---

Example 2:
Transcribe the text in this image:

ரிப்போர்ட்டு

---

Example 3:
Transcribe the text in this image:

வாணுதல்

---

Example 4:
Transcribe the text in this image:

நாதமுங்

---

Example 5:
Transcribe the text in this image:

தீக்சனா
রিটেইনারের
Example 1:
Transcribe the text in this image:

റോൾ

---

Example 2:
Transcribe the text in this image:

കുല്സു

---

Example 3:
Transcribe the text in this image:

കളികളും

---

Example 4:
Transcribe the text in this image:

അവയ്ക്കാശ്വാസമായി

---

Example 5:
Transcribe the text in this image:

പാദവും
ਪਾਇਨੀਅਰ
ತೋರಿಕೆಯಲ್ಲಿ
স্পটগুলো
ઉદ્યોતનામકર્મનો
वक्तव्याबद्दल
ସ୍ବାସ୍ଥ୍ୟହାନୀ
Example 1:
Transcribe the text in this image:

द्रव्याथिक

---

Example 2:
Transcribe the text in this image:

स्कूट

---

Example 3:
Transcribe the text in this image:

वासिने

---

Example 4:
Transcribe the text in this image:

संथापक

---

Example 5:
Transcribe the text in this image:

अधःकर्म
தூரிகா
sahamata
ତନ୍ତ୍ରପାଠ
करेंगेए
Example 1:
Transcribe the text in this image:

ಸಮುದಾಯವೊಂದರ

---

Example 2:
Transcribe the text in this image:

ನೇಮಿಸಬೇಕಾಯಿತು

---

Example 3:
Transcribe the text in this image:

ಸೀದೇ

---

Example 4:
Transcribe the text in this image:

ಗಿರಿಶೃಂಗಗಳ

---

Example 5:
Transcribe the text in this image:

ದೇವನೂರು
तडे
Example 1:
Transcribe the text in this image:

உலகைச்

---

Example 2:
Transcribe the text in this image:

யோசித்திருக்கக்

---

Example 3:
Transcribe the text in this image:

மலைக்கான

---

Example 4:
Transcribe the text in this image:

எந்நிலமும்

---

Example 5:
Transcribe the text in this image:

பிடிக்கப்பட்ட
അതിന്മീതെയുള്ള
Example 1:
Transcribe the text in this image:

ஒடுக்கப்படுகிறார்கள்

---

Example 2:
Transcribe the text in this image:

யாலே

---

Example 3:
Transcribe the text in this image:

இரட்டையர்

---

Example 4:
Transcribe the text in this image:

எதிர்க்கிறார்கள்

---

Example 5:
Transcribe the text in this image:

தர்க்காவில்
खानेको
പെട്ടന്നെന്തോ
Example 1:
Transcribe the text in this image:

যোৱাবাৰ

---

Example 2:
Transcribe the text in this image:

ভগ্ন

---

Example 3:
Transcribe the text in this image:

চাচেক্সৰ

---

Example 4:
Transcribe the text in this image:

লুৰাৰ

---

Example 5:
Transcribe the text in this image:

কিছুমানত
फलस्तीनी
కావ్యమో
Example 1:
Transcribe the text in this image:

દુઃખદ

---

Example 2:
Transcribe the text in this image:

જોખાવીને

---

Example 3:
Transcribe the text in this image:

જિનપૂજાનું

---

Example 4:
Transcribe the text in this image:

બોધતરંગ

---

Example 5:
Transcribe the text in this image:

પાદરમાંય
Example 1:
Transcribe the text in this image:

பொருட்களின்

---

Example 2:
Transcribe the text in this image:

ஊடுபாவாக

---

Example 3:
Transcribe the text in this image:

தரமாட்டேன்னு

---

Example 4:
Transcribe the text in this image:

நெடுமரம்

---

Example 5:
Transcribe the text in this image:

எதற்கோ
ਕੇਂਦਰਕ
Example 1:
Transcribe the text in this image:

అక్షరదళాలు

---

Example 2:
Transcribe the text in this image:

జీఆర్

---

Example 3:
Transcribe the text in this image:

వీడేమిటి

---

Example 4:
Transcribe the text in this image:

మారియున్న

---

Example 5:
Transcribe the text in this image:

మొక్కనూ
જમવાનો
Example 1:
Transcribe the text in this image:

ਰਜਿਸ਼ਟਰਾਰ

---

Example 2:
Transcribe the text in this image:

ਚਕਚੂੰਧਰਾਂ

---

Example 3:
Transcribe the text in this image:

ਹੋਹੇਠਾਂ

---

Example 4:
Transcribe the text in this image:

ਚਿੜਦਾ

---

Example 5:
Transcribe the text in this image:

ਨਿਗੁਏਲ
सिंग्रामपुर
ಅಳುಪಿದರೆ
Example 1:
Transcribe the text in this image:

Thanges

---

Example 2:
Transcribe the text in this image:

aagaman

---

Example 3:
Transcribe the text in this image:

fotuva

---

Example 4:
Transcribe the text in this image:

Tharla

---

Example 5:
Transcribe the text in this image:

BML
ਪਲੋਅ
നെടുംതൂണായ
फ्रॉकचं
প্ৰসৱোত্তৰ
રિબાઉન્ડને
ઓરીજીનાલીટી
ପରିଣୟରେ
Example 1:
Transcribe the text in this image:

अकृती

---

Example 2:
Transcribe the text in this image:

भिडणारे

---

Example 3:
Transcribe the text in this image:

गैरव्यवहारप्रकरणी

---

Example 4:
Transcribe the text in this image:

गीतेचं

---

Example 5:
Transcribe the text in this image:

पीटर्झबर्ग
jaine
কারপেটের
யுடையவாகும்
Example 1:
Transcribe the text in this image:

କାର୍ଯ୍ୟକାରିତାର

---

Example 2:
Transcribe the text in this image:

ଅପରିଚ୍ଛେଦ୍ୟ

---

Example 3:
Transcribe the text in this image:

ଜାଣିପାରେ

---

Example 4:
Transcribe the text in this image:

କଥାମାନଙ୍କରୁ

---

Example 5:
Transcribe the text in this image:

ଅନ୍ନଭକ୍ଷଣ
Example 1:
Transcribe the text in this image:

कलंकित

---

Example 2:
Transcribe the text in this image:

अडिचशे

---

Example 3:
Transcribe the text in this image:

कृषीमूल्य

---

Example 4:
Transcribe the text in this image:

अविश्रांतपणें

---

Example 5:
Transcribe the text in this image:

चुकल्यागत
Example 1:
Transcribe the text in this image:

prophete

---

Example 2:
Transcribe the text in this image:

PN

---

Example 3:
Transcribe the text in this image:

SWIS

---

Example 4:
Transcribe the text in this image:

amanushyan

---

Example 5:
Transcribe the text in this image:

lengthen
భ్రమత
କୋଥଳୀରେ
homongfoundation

-*-

■ **Work instructions**: Retype the entries precisely as they stand.

■ **Answer to this exercise**:
---

Example 2:
Transcribe the text in this image:

ரிப்போர்ட்டு

---

Example 3:
Transcribe the text in this image:

வாணுதல்

---

Example 4:
Transcribe the text in this image:

நாதமுங்

---

Example 5:
Transcribe the text in this image:

தீக்சனா
রিটেইনারের
Example 1:
Transcribe the text in this image:

റോൾ

---

Example 2:
Transcribe the text in this image:

കുല്സു

---

Example 3:
Transcribe the text in this image:

കളികളും

---

Example 4:
Transcribe the text in this image:

അവയ്ക്കാശ്വാസമായി

---

Example 5:
Transcribe the text in this image:

പാദവും
ਪਾਇਨੀਅਰ
ತೋರಿಕೆಯಲ್ಲಿ
স্পটগুলো
ઉદ્યોતનામકર્મનો
वक्तव्याबद्दल
ସ୍ବାସ୍ଥ୍ୟହାନୀ
Example 1:
Transcribe the text in this image:

द्रव्याथिक

---

Example 2:
Transcribe the text in this image:

स्कूट

---

Example 3:
Transcribe the text in this image:

वासिने

---

Example 4:
Transcribe the text in this image:

संथापक

---

Example 5:
Transcribe the text in this image:

अधःकर्म
தூரிகா
sahamata
ତନ୍ତ୍ରପାଠ
करेंगेए
Example 1:
Transcribe the text in this image:

ಸಮುದಾಯವೊಂದರ

---

Example 2:
Transcribe the text in this image:

ನೇಮಿಸಬೇಕಾಯಿತು

---

Example 3:
Transcribe the text in this image:

ಸೀದೇ

---

Example 4:
Transcribe the text in this image:

ಗಿರಿಶೃಂಗಗಳ

---

Example 5:
Transcribe the text in this image:

ದೇವನೂರು
तडे
Example 1:
Transcribe the text in this image:

உலகைச்

---

Example 2:
Transcribe the text in this image:

யோசித்திருக்கக்

---

Example 3:
Transcribe the text in this image:

மலைக்கான

---

Example 4:
Transcribe the text in this image:

எந்நிலமும்

---

Example 5:
Transcribe the text in this image:

பிடிக்கப்பட்ட
അതിന്മീതെയുള്ള
Example 1:
Transcribe the text in this image:

ஒடுக்கப்படுகிறார்கள்

---

Example 2:
Transcribe the text in this image:

யாலே

---

Example 3:
Transcribe the text in this image:

இரட்டையர்

---

Example 4:
Transcribe the text in this image:

எதிர்க்கிறார்கள்

---

Example 5:
Transcribe the text in this image:

தர்க்காவில்
खानेको
പെട്ടന്നെന്തോ
Example 1:
Transcribe the text in this image:

যোৱাবাৰ

---

Example 2:
Transcribe the text in this image:

ভগ্ন

---

Example 3:
Transcribe the text in this image:

চাচেক্সৰ

---

Example 4:
Transcribe the text in this image:

লুৰাৰ

---

Example 5:
Transcribe the text in this image:

কিছুমানত
फलस्तीनी
కావ్యమో
Example 1:
Transcribe the text in this image:

દુઃખદ

---

Example 2:
Transcribe the text in this image:

જોખાવીને

---

Example 3:
Transcribe the text in this image:

જિનપૂજાનું

---

Example 4:
Transcribe the text in this image:

બોધતરંગ

---

Example 5:
Transcribe the text in this image:

પાદરમાંય
Example 1:
Transcribe the text in this image:

பொருட்களின்

---

Example 2:
Transcribe the text in this image:

ஊடுபாவாக

---

Example 3:
Transcribe the text in this image:

தரமாட்டேன்னு

---

Example 4:
Transcribe the text in this image:

நெடுமரம்

---

Example 5:
Transcribe the text in this image:

எதற்கோ
ਕੇਂਦਰਕ
Example 1:
Transcribe the text in this image:

అక్షరదళాలు

---

Example 2:
Transcribe the text in this image:

జీఆర్

---

Example 3:
Transcribe the text in this image:

వీడేమిటి

---

Example 4:
Transcribe the text in this image:

మారియున్న

---

Example 5:
Transcribe the text in this image:

మొక్కనూ
જમવાનો
Example 1:
Transcribe the text in this image:

ਰਜਿਸ਼ਟਰਾਰ

---

Example 2:
Transcribe the text in this image:

ਚਕਚੂੰਧਰਾਂ

---

Example 3:
Transcribe the text in this image:

ਹੋਹੇਠਾਂ

---

Example 4:
Transcribe the text in this image:

ਚਿੜਦਾ

---

Example 5:
Transcribe the text in this image:

ਨਿਗੁਏਲ
सिंग्रामपुर
ಅಳುಪಿದರೆ
Example 1:
Transcribe the text in this image:

Thanges

---

Example 2:
Transcribe the text in this image:

aagaman

---

Example 3:
Transcribe the text in this image:

fotuva

---

Example 4:
Transcribe the text in this image:

Tharla

---

Example 5:
Transcribe the text in this image:

BML
ਪਲੋਅ
നെടുംതൂണായ
फ्रॉकचं
প্ৰসৱোত্তৰ
રિબાઉન્ડને
ઓરીજીનાલીટી
ପରିଣୟରେ
Example 1:
Transcribe the text in this image:

अकृती

---

Example 2:
Transcribe the text in this image:

भिडणारे

---

Example 3:
Transcribe the text in this image:

गैरव्यवहारप्रकरणी

---

Example 4:
Transcribe the text in this image:

गीतेचं

---

Example 5:
Transcribe the text in this image:

पीटर्झबर्ग
jaine
কারপেটের
யுடையவாகும்
Example 1:
Transcribe the text in this image:

କାର୍ଯ୍ୟକାରିତାର

---

Example 2:
Transcribe the text in this image:

ଅପରିଚ୍ଛେଦ୍ୟ

---

Example 3:
Transcribe the text in this image:

ଜାଣିପାରେ

---

Example 4:
Transcribe the text in this image:

କଥାମାନଙ୍କରୁ

---

Example 5:
Transcribe the text in this image:

ଅନ୍ନଭକ୍ଷଣ
Example 1:
Transcribe the text in this image:

कलंकित

---

Example 2:
Transcribe the text in this image:

अडिचशे

---

Example 3:
Transcribe the text in this image:

कृषीमूल्य

---

Example 4:
Transcribe the text in this image:

अविश्रांतपणें

---

Example 5:
Transcribe the text in this image:

चुकल्यागत
Example 1:
Transcribe the text in this image:

prophete

---

Example 2:
Transcribe the text in this image:

PN

---

Example 3:
Transcribe the text in this image:

SWIS

---

Example 4:
Transcribe the text in this image:

amanushyan

---

Example 5:
Transcribe the text in this image:

lengthen
భ్రమత
କୋଥଳୀରେ
homongfoundation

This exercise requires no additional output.